-- FRAGMENTO --
------------------------

El Delito de Opinión
Se ha vuelto una costumbre insana el hecho de incriminar al prójimo por pensar algo distinto a la opinión dominante o hecha pública dentro de la sociedad. Decir “hecho pública” equivale a diferenciarla de la mera opinión pública, ya que una opinión socialmente imperante dentro de un contexto histórico determinado no siempre surge desde la misma sociedad civil, sino más bien desde las estructuras comunicacionales y propagandísticas que hacen posible que una opinión “se haga pública”. En pocas palabras, la opinión hecha pública no surge desde abajo, sino desde arriba, es impuesta a los ciudadanos. Esta parece ser la causa que motiva casi siempre a la orquestación de importantes campañas difamatorias, con la finalidad de denostar a aquellos que disientes con el poder hegemónico del “pensamiento único”, instalado en la Argentina desde octubre del ´83.
En este marco de comprensión, nos encaminamos para interpretar debidamente aquello que le sucede a todo aquel que cuestione la “historia oficial” de los años ’70, que terminan cargando sobre sus cabezas con el dedo acusador de aquellos que con soberbia y prepotencia, intentan convertirlos en una especie de chivo emisario de su propia impotencia ideológica. Numerosos profesionales de la calumnia impune se dan a la tarea de escarnecer a todo aquel que ose desafiar la “opinión hecha pública” sobre la cuestión de los desaparecidos, y otros temas vinculados con el accionar antisubversivo.

------------------------

-- ÍTEMS DADOS --
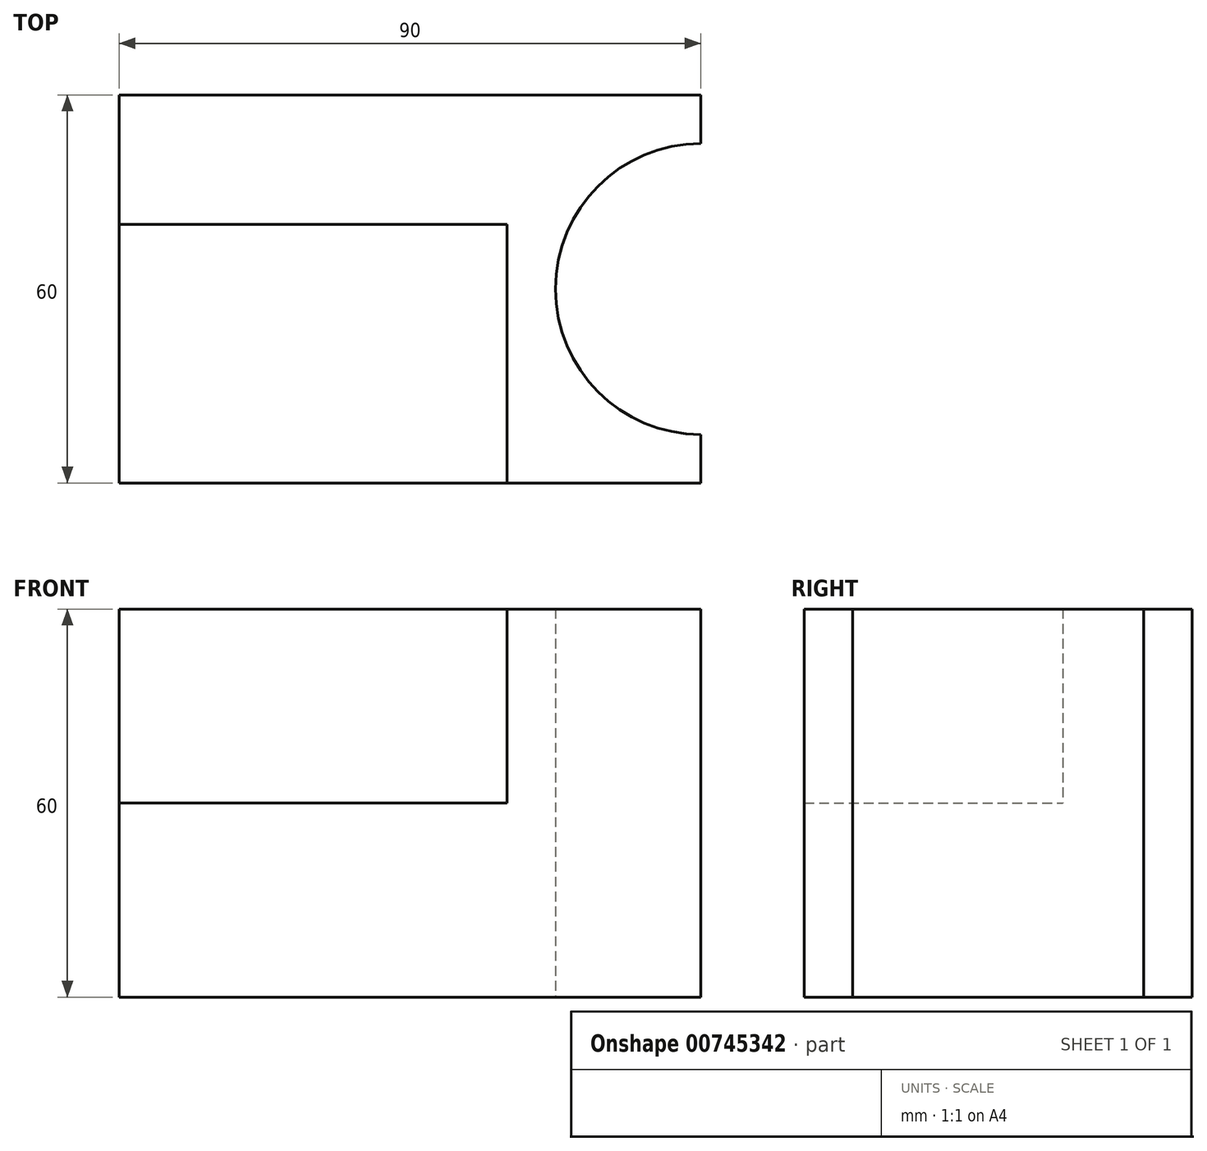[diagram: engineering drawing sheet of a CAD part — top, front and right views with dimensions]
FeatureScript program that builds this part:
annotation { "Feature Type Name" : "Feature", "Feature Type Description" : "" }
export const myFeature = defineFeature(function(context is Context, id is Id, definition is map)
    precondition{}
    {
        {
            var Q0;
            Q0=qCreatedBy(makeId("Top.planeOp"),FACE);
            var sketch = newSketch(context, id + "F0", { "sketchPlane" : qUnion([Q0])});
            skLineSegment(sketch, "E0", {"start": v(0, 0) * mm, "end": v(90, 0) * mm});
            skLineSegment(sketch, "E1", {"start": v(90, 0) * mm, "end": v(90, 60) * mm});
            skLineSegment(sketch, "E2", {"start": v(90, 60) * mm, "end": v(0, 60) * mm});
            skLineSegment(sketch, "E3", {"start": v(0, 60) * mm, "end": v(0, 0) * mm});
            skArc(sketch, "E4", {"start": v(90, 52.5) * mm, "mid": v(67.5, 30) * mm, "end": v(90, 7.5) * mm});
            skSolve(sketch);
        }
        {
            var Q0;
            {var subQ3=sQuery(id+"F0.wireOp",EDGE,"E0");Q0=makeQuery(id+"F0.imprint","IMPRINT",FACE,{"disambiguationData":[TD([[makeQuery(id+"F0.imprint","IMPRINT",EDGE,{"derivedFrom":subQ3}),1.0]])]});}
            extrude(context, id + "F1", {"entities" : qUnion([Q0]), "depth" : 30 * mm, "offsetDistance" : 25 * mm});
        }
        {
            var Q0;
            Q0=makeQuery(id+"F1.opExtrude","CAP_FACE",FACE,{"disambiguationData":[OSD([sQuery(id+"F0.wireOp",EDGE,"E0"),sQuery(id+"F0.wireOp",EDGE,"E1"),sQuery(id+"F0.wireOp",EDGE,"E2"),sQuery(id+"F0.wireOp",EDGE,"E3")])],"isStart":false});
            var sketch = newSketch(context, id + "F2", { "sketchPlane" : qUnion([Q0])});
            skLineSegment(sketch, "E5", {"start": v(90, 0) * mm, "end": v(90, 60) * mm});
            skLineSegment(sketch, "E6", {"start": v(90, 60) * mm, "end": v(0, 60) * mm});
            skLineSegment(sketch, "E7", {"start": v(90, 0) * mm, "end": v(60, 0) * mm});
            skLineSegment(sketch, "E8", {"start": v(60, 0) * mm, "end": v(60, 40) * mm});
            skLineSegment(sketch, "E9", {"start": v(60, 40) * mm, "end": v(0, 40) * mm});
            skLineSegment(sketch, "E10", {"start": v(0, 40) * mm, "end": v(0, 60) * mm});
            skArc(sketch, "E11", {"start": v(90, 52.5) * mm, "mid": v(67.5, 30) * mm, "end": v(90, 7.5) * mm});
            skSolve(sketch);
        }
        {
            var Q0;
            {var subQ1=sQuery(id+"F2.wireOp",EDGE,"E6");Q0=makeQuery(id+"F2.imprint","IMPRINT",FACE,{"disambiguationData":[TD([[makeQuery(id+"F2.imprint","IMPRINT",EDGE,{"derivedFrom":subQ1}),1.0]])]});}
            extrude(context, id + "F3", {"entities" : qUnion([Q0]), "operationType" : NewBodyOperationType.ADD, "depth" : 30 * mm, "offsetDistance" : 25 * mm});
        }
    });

------------------------

-- CONSIGNAS --
(A) Según el fragmento, ¿desde cuándo está instalado en la Argentina el “pensamiento único”?
(B) Duplica del fragmento todo lo que va desde “En este marco” hasta “el accionar antisubversivo.”.
(C) Indica si cada afirmación concuerda con el fragmento y cita las palabras que lo deciden: (i) la opinión hecha pública surge desde abajo, desde la sociedad civil; (ii) quienes cuestionan la “historia oficial” de los años ’70 acaban recibiendo acusaciones.
Para responder, usa solamente el fragmento.

-- SOLUCIONES --
(A) Desde octubre del ´83.

(B)
En este marco de comprensión, nos encaminamos para interpretar debidamente aquello que le sucede a todo aquel que cuestione la “historia oficial” de los años ’70, que terminan cargando sobre sus cabezas con el dedo acusador de aquellos que con soberbia y prepotencia, intentan convertirlos en una especie de chivo emisario de su propia impotencia ideológica. Numerosos profesionales de la calumnia impune se dan a la tarea de escarnecer a todo aquel que ose desafiar la “opinión hecha pública” sobre la cuestión de los desaparecidos, y otros temas vinculados con el accionar antisubversivo.

(C)
(i) No: “la opinión hecha pública no surge desde abajo, sino desde arriba, es impuesta a los ciudadanos”.
(ii) Sí: “terminan cargando sobre sus cabezas con el dedo acusador”.